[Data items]
============================================================

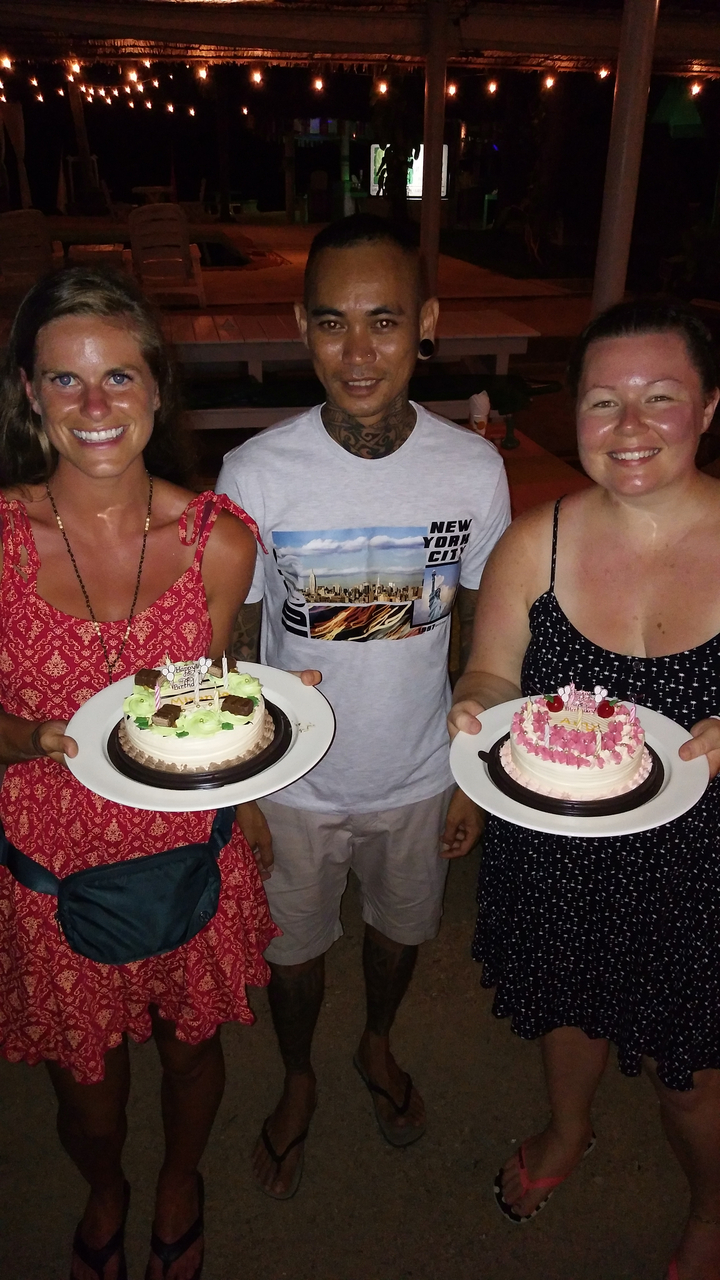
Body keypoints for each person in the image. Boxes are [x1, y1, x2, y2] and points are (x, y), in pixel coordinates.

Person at [0, 267, 313, 1280]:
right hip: (51, 868)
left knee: (190, 1048)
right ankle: (107, 1185)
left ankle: (180, 1175)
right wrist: (25, 737)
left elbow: (206, 697)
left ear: (157, 389)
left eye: (120, 377)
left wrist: (256, 756)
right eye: (65, 381)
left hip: (190, 849)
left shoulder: (217, 540)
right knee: (85, 1091)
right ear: (27, 393)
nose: (96, 407)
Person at [217, 213, 511, 1199]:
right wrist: (242, 789)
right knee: (294, 950)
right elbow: (234, 638)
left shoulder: (473, 470)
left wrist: (469, 772)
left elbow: (477, 632)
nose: (357, 351)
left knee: (400, 933)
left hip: (419, 773)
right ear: (302, 324)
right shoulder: (257, 472)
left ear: (425, 321)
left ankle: (377, 1044)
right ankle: (299, 1074)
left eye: (384, 320)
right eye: (333, 322)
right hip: (294, 783)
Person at [449, 300, 720, 1280]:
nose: (631, 427)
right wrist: (473, 709)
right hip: (559, 839)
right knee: (569, 1014)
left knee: (695, 1083)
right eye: (604, 402)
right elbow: (488, 674)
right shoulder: (536, 543)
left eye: (661, 398)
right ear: (574, 416)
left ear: (711, 407)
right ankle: (567, 1131)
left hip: (703, 863)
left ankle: (710, 1206)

============================================================

Produce an exact copy of the lines from the one containing "right ear: (574, 416)" through the final line of the data, both ends included, and only those.

## [Answer space]
right ear: (574, 416)
left ear: (711, 407)
right ankle: (567, 1131)
left hip: (703, 863)
left ankle: (710, 1206)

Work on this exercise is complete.